Nagios
Nagios is a Network / Host monitoring package available under the GPL. See Either the Wikipedia Summary or the Product Homepage for more details.
Gridpp operates a UK-wide Nagios, info is here: http://www.gridpp.ac.uk/wiki/UKI_Regional_Nagios
Although not promarily designed as Monitoring_Tools_for_LCG it can provide administrators with alerts on failing services and potentially restart them, as well as provide availability statistics.
Monitoring Plugins
Are documented on a Separate Page.
Remote Hosts
Because Nagios runs on a central server, it can only interrogate the remote state of machines if they are somehow accessible over the network. This means that it can run any monitor on localhost but is restricted to the following for remote ones:
- Network services (ie, check_ssh used to see if there's an sshd service on target host)
- 'Polled' local scripts sending back over a secure pipe (NRPE)
- 'Pushed' results of passive / active checks back to nagios server (NSCA)

**Data for review**
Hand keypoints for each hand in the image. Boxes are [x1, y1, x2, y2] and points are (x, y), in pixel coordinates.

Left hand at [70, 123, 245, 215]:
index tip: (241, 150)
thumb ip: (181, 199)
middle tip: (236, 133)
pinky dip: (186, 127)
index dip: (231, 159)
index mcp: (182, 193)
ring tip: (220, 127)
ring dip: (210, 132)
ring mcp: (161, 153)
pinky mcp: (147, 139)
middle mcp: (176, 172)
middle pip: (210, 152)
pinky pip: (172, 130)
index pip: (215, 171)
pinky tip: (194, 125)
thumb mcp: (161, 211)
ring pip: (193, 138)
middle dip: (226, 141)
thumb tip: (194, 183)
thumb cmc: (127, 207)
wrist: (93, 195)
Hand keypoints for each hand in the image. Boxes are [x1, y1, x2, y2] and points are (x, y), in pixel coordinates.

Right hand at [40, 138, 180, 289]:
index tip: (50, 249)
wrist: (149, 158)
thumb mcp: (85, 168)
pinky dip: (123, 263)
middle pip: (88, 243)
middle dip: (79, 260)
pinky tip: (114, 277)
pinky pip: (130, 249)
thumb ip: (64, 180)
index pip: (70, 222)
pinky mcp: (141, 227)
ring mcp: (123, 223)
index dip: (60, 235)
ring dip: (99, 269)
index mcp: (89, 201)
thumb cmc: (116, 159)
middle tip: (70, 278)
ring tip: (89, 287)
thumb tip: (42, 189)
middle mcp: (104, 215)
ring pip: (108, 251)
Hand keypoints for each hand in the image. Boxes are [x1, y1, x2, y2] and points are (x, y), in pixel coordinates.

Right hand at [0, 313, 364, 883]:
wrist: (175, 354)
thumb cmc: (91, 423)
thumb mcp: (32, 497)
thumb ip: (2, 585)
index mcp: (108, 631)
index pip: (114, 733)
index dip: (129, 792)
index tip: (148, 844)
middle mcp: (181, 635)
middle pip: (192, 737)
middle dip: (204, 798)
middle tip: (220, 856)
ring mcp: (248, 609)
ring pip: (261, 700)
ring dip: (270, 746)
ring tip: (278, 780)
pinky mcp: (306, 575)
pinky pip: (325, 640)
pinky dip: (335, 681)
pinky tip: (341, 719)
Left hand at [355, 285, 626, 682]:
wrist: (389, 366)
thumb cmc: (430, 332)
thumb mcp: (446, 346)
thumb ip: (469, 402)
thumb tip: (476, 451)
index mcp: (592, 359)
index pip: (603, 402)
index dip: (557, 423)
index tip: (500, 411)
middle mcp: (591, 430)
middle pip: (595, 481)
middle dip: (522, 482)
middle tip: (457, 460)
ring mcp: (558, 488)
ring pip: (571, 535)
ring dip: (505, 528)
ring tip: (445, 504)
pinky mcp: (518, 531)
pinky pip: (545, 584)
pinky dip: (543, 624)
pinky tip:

**Parts of the exercise**
1/ According to the Nagios page, what license is Nagios available under?
2/ Reproduce word for word the part of the Nagios page running from "Gridpp operates a" to "secure pipe (NRPE)".

**Solutions in order**
1/ The GPL.

2/
Gridpp operates a UK-wide Nagios, info is here: http://www.gridpp.ac.uk/wiki/UKI_Regional_Nagios
Although not promarily designed as Monitoring_Tools_for_LCG it can provide administrators with alerts on failing services and potentially restart them, as well as provide availability statistics.
Monitoring Plugins
Are documented on a Separate Page.
Remote Hosts
Because Nagios runs on a central server, it can only interrogate the remote state of machines if they are somehow accessible over the network. This means that it can run any monitor on localhost but is restricted to the following for remote ones:
- Network services (ie, check_ssh used to see if there's an sshd service on target host)
- 'Polled' local scripts sending back over a secure pipe (NRPE)